DarTar moved this task from Backlog to In Progress on the Research board.

script datamaps_views.sh, for updating WiViVi data, has been adapted to stat1005
viz. now shows data for Sep 2017
https://stats.wikimedia.org/wikimedia/animations/wivivi/wivivi.html

Thanks for work on this, I may try to run the scripts again on translatewiki.net dumps and tell you whether I found it easier. :)

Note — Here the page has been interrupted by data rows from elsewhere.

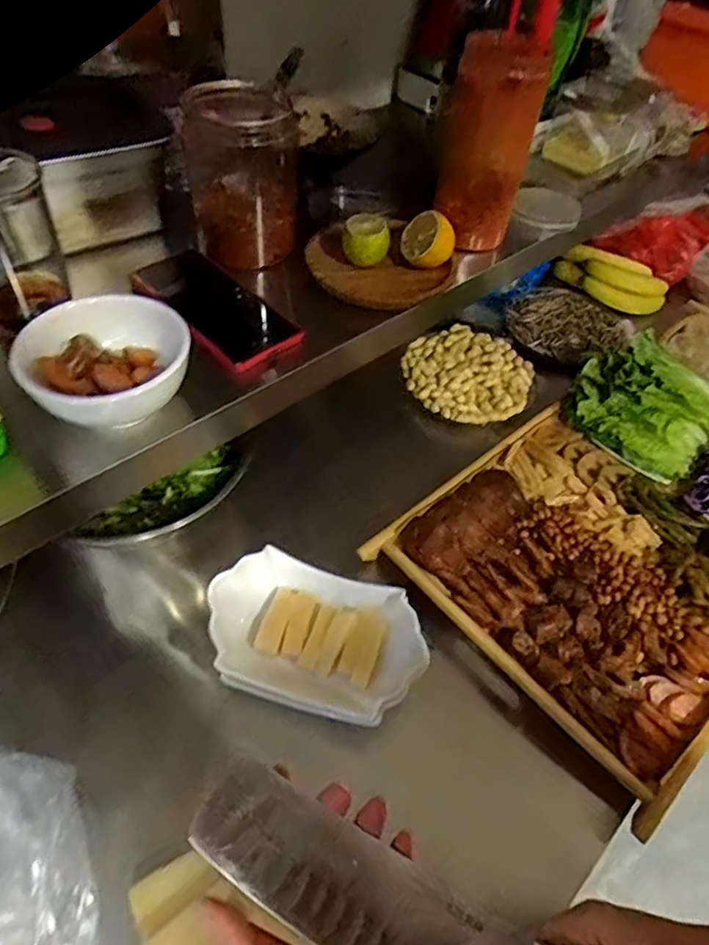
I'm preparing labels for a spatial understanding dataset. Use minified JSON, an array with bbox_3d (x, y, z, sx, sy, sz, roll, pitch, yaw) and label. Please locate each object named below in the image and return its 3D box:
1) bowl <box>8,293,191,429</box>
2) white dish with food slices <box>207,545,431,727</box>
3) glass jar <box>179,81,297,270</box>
[{"bbox_3d":[-0.177,-0.083,0.414,0.110,0.050,0.110,3,52,-4],"label":"bowl"},{"bbox_3d":[-0.031,0.141,0.507,0.180,0.060,0.121,15,52,6],"label":"white dish with food slices"},{"bbox_3d":[-0.108,-0.285,0.553,0.103,0.136,0.109,-5,53,-10],"label":"glass jar"}]

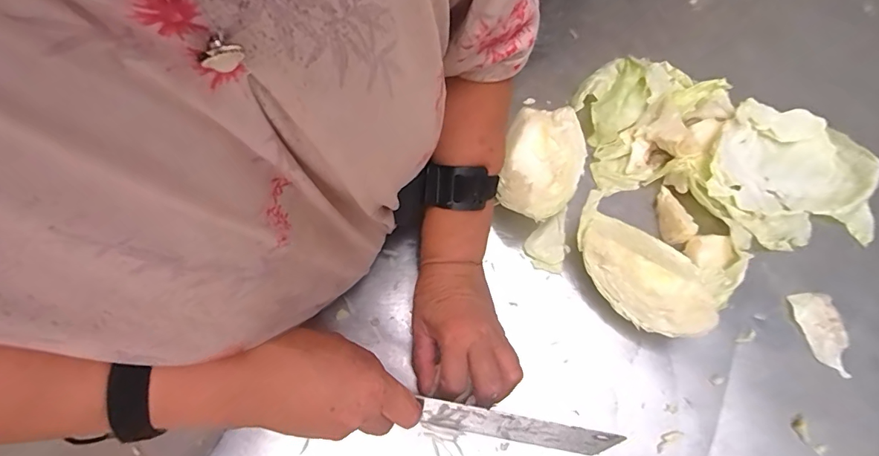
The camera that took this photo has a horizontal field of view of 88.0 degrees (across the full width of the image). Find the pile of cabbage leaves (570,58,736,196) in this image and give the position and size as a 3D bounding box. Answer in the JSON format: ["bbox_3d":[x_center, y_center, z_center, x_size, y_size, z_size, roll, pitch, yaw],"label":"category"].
[{"bbox_3d":[0.228,-0.127,0.482,0.168,0.045,0.150,-15,70,-6],"label":"pile of cabbage leaves"}]

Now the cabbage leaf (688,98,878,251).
[{"bbox_3d":[0.351,-0.050,0.450,0.168,0.044,0.156,36,73,12],"label":"cabbage leaf"}]

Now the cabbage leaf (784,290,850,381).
[{"bbox_3d":[0.351,0.097,0.417,0.038,0.006,0.074,-6,70,-3],"label":"cabbage leaf"}]

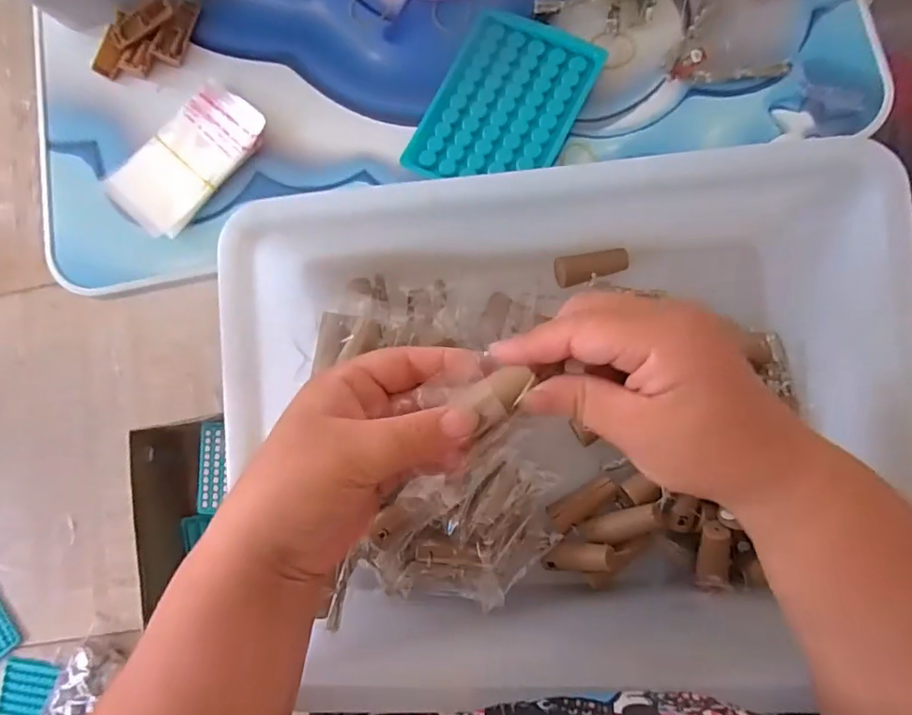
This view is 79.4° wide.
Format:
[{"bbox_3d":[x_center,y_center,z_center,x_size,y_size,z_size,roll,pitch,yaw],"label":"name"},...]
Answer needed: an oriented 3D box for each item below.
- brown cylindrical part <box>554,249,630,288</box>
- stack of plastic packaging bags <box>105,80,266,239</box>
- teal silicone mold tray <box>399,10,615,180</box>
[{"bbox_3d":[0.097,-0.064,0.388,0.051,0.022,0.024,-11,82,4],"label":"brown cylindrical part"},{"bbox_3d":[-0.191,-0.142,0.392,0.064,0.011,0.114,40,88,9],"label":"stack of plastic packaging bags"},{"bbox_3d":[0.034,-0.172,0.378,0.096,0.013,0.126,25,86,8],"label":"teal silicone mold tray"}]

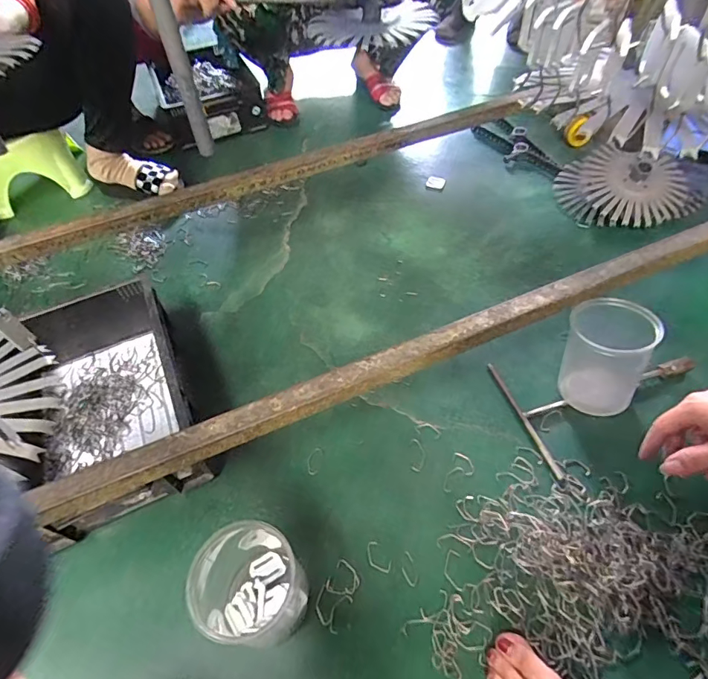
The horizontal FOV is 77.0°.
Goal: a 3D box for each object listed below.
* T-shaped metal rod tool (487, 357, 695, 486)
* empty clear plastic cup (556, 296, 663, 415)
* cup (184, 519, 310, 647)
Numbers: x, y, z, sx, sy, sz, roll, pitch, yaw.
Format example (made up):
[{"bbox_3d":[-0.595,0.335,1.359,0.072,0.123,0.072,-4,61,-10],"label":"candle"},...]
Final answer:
[{"bbox_3d":[0.373,0.077,0.656,0.284,0.019,0.185,-15,52,-10],"label":"T-shaped metal rod tool"},{"bbox_3d":[0.343,0.026,0.617,0.116,0.143,0.102,30,59,24],"label":"empty clear plastic cup"},{"bbox_3d":[-0.109,0.260,0.472,0.103,0.120,0.092,15,56,14],"label":"cup"}]

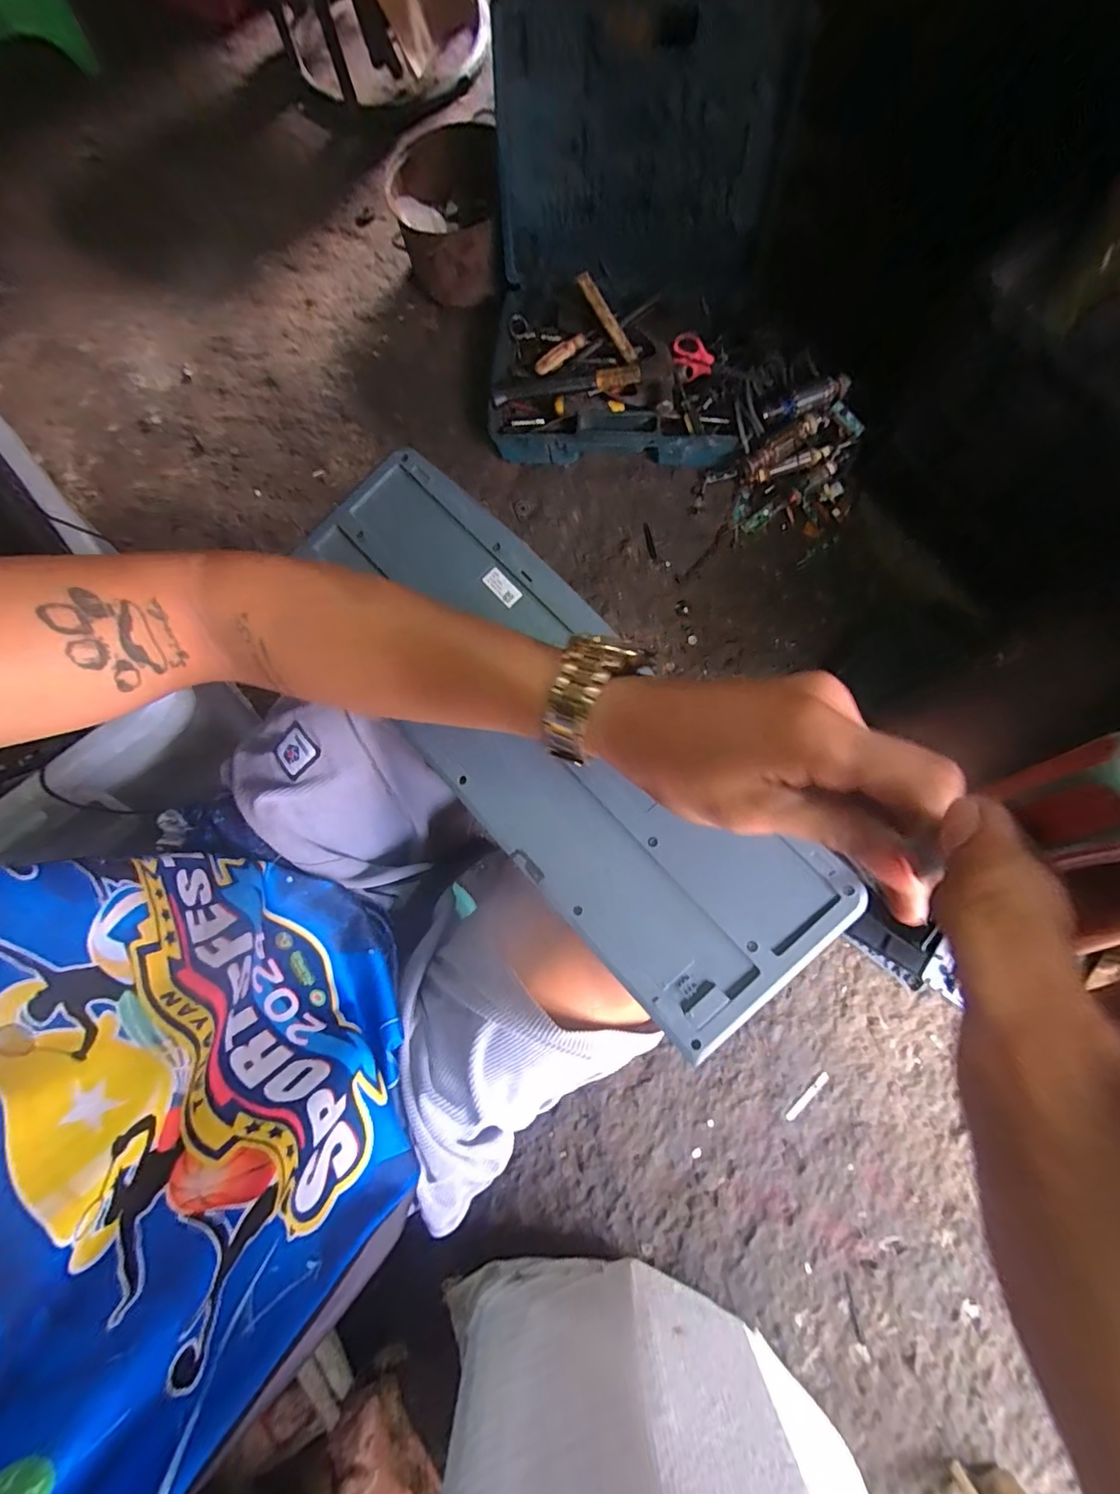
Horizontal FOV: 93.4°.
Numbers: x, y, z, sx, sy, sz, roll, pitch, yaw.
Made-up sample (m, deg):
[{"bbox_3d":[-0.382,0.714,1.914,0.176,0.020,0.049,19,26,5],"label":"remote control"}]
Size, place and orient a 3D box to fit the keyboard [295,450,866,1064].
[{"bbox_3d":[-0.006,-0.023,0.348,0.157,0.031,0.431,-33,79,-6],"label":"keyboard"}]

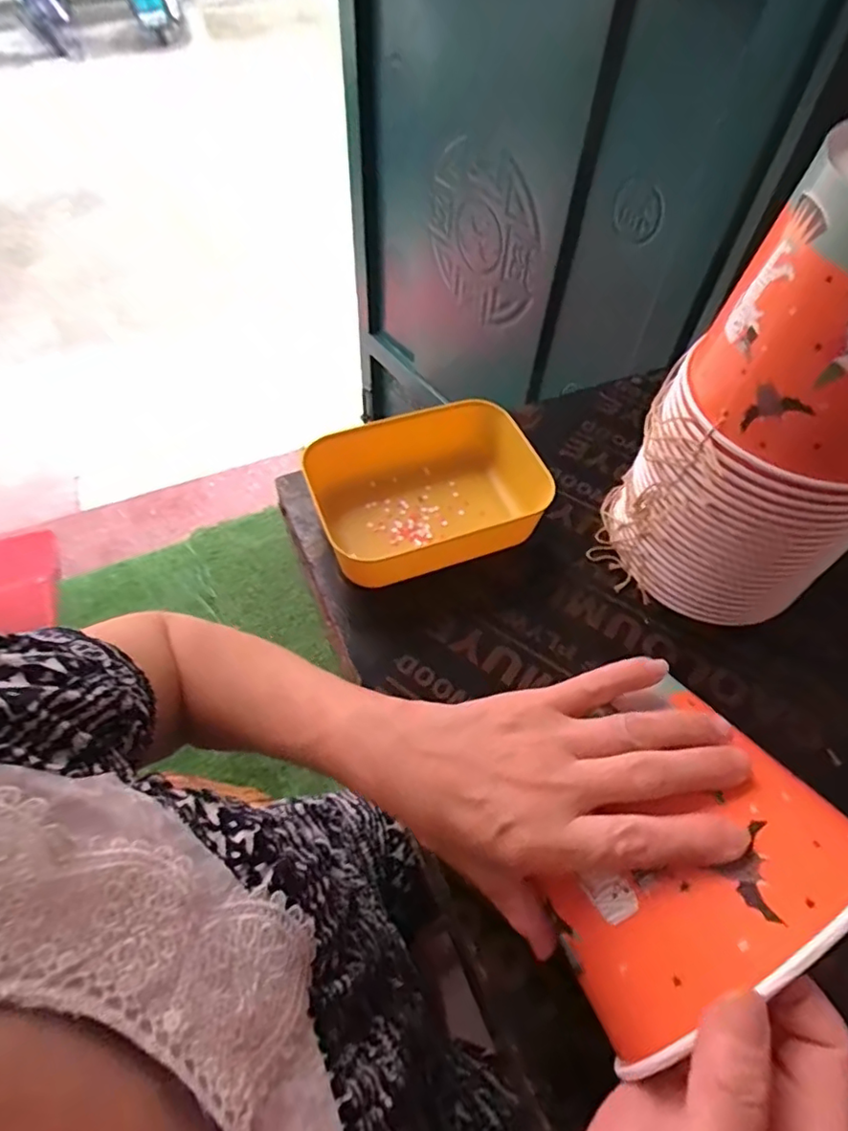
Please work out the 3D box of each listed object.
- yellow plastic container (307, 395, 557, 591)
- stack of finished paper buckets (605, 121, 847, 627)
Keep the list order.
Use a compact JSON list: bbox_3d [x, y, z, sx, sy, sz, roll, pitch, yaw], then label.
[{"bbox_3d":[0.004,-0.062,0.501,0.191,0.058,0.142,-15,57,-12],"label":"yellow plastic container"},{"bbox_3d":[0.232,-0.088,0.380,0.129,0.302,0.135,-10,56,-9],"label":"stack of finished paper buckets"}]

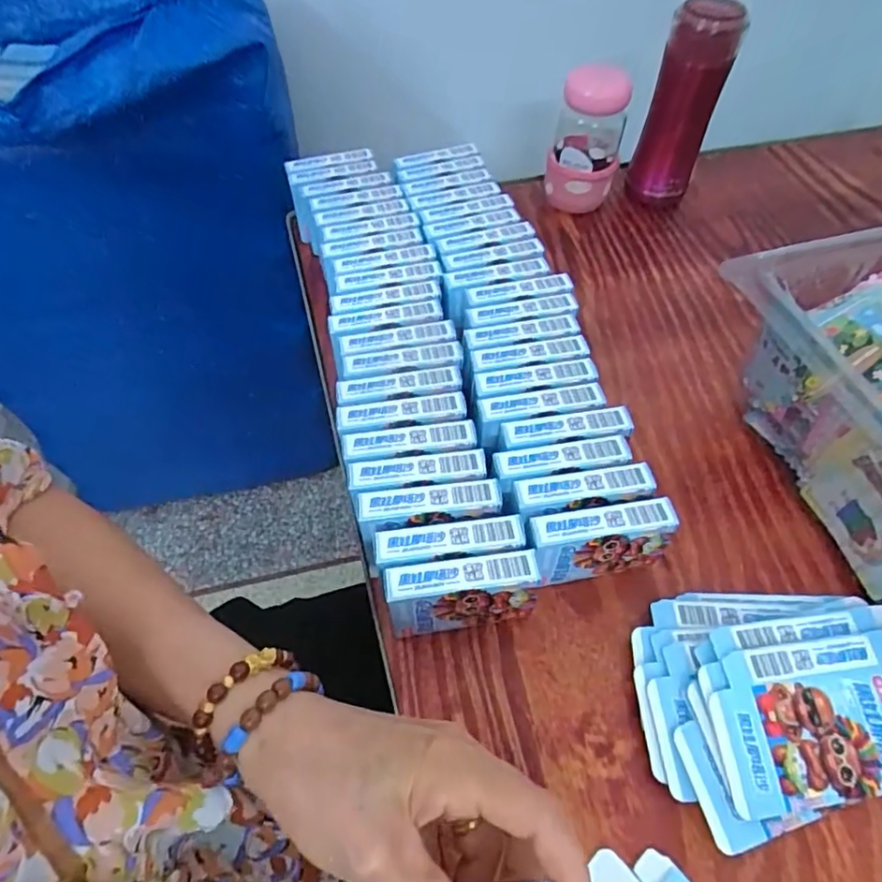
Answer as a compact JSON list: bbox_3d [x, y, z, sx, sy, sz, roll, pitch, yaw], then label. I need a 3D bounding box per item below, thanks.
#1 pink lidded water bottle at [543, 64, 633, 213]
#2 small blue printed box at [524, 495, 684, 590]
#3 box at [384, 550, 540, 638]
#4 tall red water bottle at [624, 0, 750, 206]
[{"bbox_3d":[0.156,-0.321,0.611,0.069,0.138,0.066,13,55,9],"label":"pink lidded water bottle"},{"bbox_3d":[0.100,0.071,0.382,0.094,0.068,0.026,-7,55,-6],"label":"small blue printed box"},{"bbox_3d":[0.013,0.099,0.363,0.090,0.067,0.024,-6,55,-5],"label":"box"},{"bbox_3d":[0.244,-0.332,0.591,0.064,0.185,0.053,13,55,9],"label":"tall red water bottle"}]

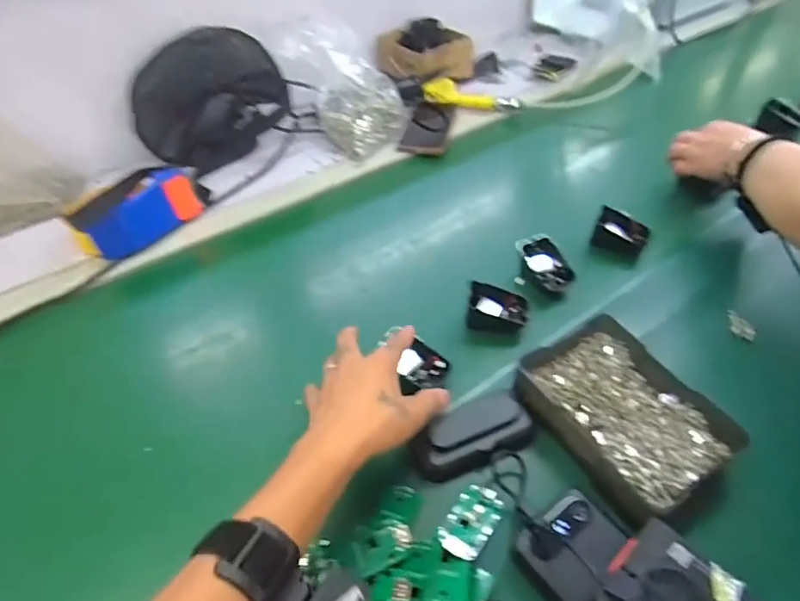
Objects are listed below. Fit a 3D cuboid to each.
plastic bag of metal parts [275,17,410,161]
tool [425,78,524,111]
[{"bbox_3d":[-0.087,-0.348,0.812,0.170,0.158,0.159,18,49,22],"label":"plastic bag of metal parts"},{"bbox_3d":[0.127,-0.369,0.903,0.173,0.026,0.038,17,48,21],"label":"tool"}]

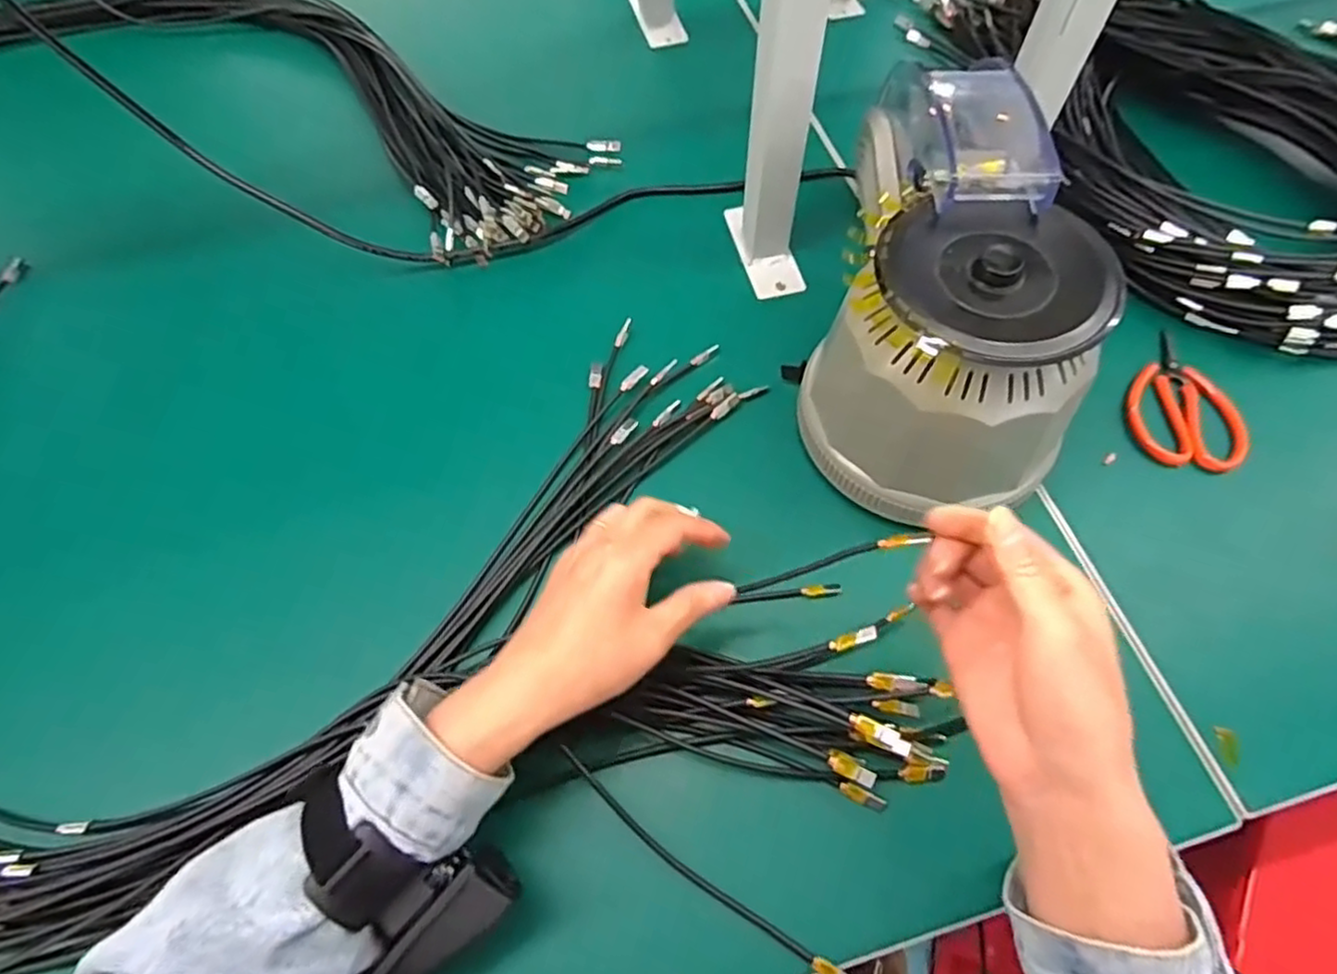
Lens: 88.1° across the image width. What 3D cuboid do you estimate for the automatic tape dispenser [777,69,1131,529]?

script stat1005:/home/ezachte/wikistats/dumps/bash/extract_dump.sh has been adapted to stat1005

it invokes perl file ../perl/WikiDumpFilterArticles.pl which extracts a specified list of articles from a huge xml dump, including headers and all, so it can be fed into Wikistats scripts and runs minutes instead of hours, for debugging and explaining anomalies in known articles

script stat1005:/home/ezachte/wikistats/dumps/bash/collect_edits.sh has been adapted to stat1005

it collects all edits from either one xml stub dump or from all stub dumps for all wikis in all projects, and writes one line per revision
containing wiki, e (=edit), timestamp, same in seconds, namespace (number), namespace (prefix), page title, user name
and writes to stat1005:/home/ezachte/wikistats_data/dumps/csv/csv_[project_code]/EditsTimestampsTitles[language code].csv

(caveat: 58GB for wp:en)

@Erik_Zachte I'm going to mark this one as resolved. If you don't agree, please re-open.